Long before you can start the process of fighting a will, you must first determine whether you are even one of the people who is qualified to do so. If you are an eligible person, you can contest a valid will if you feel you have received inadequate provision. If the Court decides to find in your favour, it can either alter the provisions or order the redistribution of the estate altogether. When you need to contest a will, you may wish to only alter one small part of the will or to change the entire thing. Whatever the need or reason, you must first be eligible for contesting it in the first place.
Eligible people include spouses at the time of death and former spouses, as well as de facto partners. If you are one of these three types of people, you qualify to contest the deceased’s will and can contact a lawyer for help. Other people who are considered eligible are children of the deceased, including step-children, and grandchildren of the deceased who were wholly or partly dependent upon the deceased at any time and were at any time part of the deceased’s household. Excepting QLD, you may also contest the will if you were wholly or partly dependent upon the deceased and were part of his or her household even if you were not a child or grandchild.

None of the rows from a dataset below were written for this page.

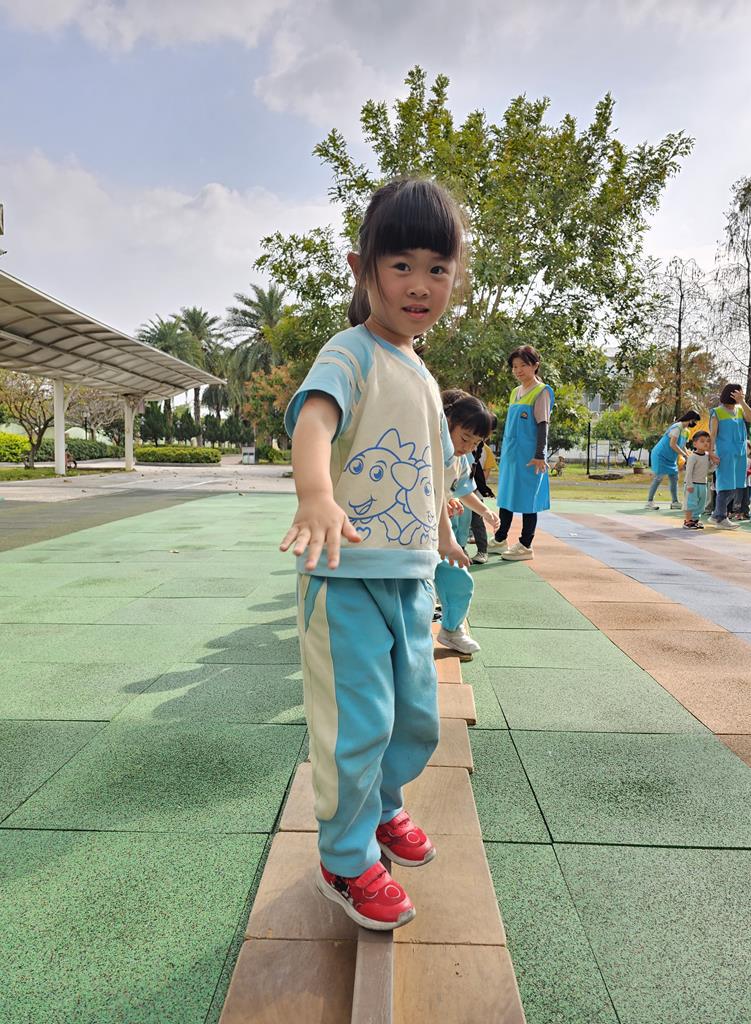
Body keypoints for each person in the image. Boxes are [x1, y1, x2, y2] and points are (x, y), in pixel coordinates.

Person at [280, 177, 470, 932]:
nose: (420, 285)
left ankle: (385, 807)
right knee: (356, 723)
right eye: (401, 266)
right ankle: (344, 857)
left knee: (415, 717)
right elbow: (315, 422)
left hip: (409, 578)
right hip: (345, 578)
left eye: (437, 269)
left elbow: (435, 467)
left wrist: (444, 536)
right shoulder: (350, 353)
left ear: (456, 278)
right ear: (364, 270)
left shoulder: (422, 374)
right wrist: (315, 494)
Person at [434, 391, 500, 655]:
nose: (468, 447)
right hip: (415, 533)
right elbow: (431, 491)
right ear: (447, 421)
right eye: (465, 438)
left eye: (476, 443)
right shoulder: (428, 448)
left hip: (439, 532)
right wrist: (445, 502)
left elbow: (462, 489)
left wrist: (484, 511)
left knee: (459, 578)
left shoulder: (460, 460)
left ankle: (451, 629)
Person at [488, 344, 554, 561]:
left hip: (530, 458)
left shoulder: (541, 391)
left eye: (523, 365)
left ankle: (526, 545)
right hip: (511, 455)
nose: (518, 370)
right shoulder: (515, 392)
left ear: (535, 365)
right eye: (514, 366)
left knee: (528, 501)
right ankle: (500, 538)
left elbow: (543, 425)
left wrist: (539, 455)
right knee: (506, 496)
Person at [709, 384, 751, 529]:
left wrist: (742, 401)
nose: (741, 395)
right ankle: (720, 517)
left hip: (740, 453)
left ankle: (716, 515)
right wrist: (711, 452)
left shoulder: (740, 409)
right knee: (726, 486)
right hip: (725, 453)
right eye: (739, 393)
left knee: (736, 486)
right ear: (731, 393)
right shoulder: (717, 412)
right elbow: (713, 434)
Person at [645, 410, 700, 510]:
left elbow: (682, 446)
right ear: (690, 419)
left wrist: (689, 455)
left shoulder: (686, 431)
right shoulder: (677, 427)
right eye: (695, 421)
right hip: (660, 455)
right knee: (659, 477)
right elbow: (672, 444)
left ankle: (675, 502)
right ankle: (649, 502)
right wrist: (685, 456)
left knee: (674, 477)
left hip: (671, 458)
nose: (695, 423)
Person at [469, 433, 497, 565]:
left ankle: (482, 551)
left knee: (477, 522)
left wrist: (474, 487)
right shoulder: (463, 445)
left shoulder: (486, 451)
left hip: (475, 494)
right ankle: (460, 548)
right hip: (459, 493)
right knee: (459, 523)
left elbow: (485, 473)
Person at [682, 430, 715, 530]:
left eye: (708, 441)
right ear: (695, 444)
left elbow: (709, 469)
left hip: (703, 483)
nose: (706, 443)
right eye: (702, 441)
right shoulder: (692, 457)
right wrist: (689, 484)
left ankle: (695, 520)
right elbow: (688, 472)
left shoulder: (707, 456)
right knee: (690, 503)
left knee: (701, 504)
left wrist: (715, 463)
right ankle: (688, 521)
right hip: (692, 484)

Depending on your state of origin, you have a specific amount of time in which you can begin contesting a will. In NSW, you have 12 months from the date of death to file a contest. In VIC, the time period is dramatically shorter at only 6 months from the date of a grant of probate. If you reside in QLD, you have 9 months from the date of death but you must make notification of your contest within 6 months of death. If you miss these limits, you legally waive your right to contest a will and it shall be carried out in accordance to its original terms. In rare cases, not knowing the person has died or not knowing about the time limit may grant you an extension.
Reasons to Contest
The courts consider specific situations valid reasons to contest a will, such as any provision not being adequate for your proper maintenance, education, and advancement in life. You may also contest the will if the situation is grossly unfair to you, such as all or most of the deceased’s assets going to someone who is not wholly in need of them. The financial needs of family members are also considered as well as the situation of any dependants who were partially or wholly financially dependent upon the deceased. If you feel that the deceased did not have the mental capacity to understand what it was that he or she was doing when creating his or her will, you may also contest it. Alternatively, there may be proof that the deceased made his or her will under duress or another person’s direct influence. Whatever reason brings you to contest a will, the right professionals will help you throughout the entire process to make it finish faster, more simply and in your favour.